▶ **Assignment**:
Search the entries for the word "browserul". Copy every line that holds it.

[Collection entries]
....................

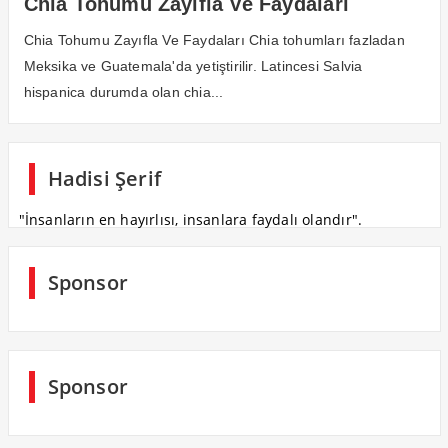
Chia Tohumu Zayıfla Ve Faydaları
Chia Tohumu Zayıfla Ve Faydaları Chia tohumları fazladan
Meksika ve Guatemala'da yetiştirilir. Latincesi Salvia
hispanica durumda olan chia...
Hadisi Şerif
"İnsanların en hayırlısı, insanlara faydalı olandır".
Sponsor
Sponsor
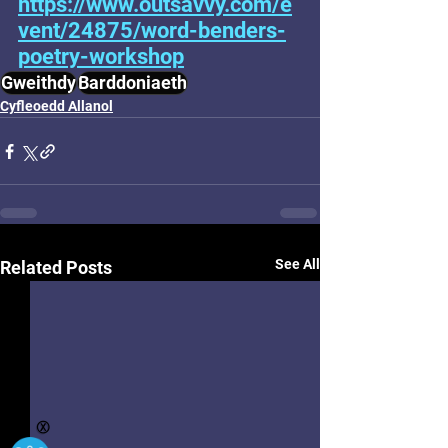
https://www.outsavvy.com/e
vent/24875/word-benders-
poetry-workshop
Gweithdy
Barddoniaeth
Cyfleoedd Allanol
See All
Related Posts
Ⓧ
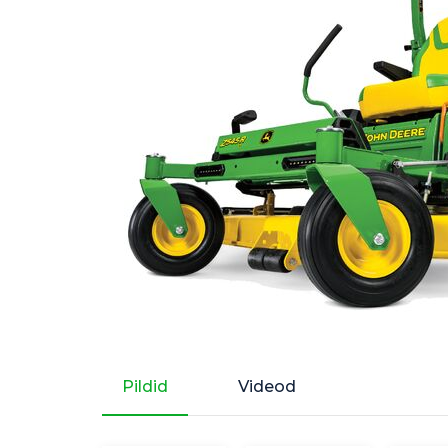
Pildid
Videod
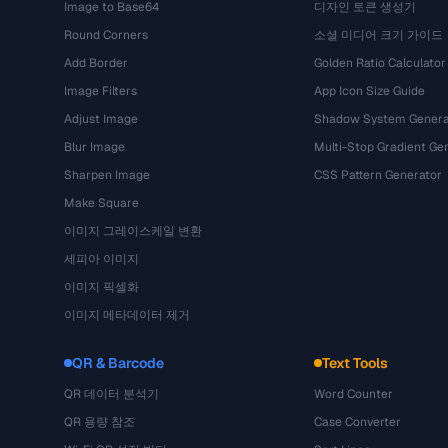
Image to Base64
디자인 토큰 생성기
Round Corners
소셜 미디어 크기 가이드
Add Border
Golden Ratio Calculator
Image Filters
App Icon Size Guide
Adjust Image
Shadow System Genera
Blur Image
Multi-Stop Gradient Ge
Sharpen Image
CSS Pattern Generator
Make Square
이미지 그레이스케일 변환
세피아 이미지
이미지 픽셀화
이미지 메타데이터 제거
QR & Barcode
Text Tools
QR 데이터 분석기
Word Counter
QR 용량 참조
Case Converter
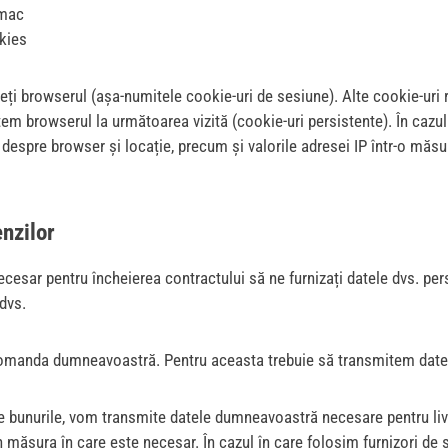
/mac
kies
ideți browserul (așa-numitele cookie-uri de sesiune). Alte cookie-uri 
em browserul la următoarea vizită (cookie-uri persistente). În cazul
 despre browser și locație, precum și valorile adresei IP într-o măs
nzilor
ecesar pentru încheierea contractului să ne furnizați datele dvs. p
dvs.
a comanda dumneavoastră. Pentru aceasta trebuie să transmitem date
ze bunurile, vom transmite datele dumneavoastră necesare pentru liv
măsura în care este necesar. În cazul în care folosim furnizori de ser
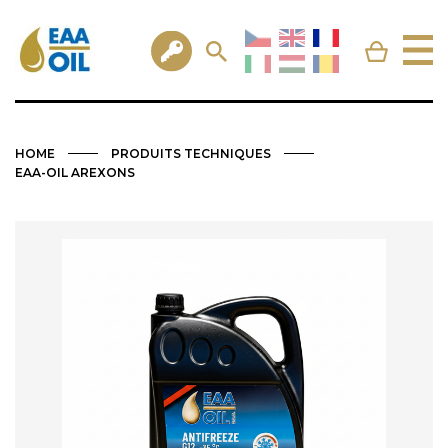
HOME
PRODUITS TECHNIQUES
EAA-OIL AREXONS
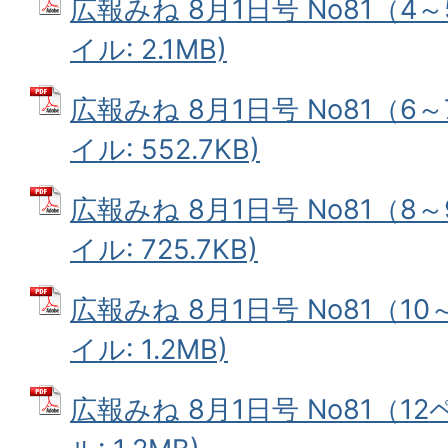
広報みね 8月1日号 No81（4～
イル: 2.1MB)
広報みね 8月1日号 No81（6～
イル: 552.7KB)
広報みね 8月1日号 No81（8～
イル: 725.7KB)
広報みね 8月1日号 No81（10
イル: 1.2MB)
広報みね 8月1日号 No81（12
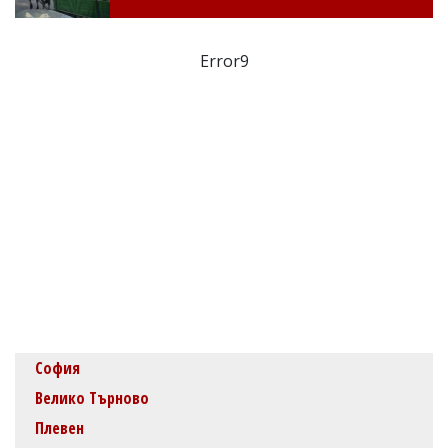
Error9
София
Велико Търново
Плевен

....................

▶ **Solution to this exercise**:
ideți browserul (așa-numitele cookie-uri de sesiune). Alte cookie-uri 
em browserul la următoarea vizită (cookie-uri persistente). În cazul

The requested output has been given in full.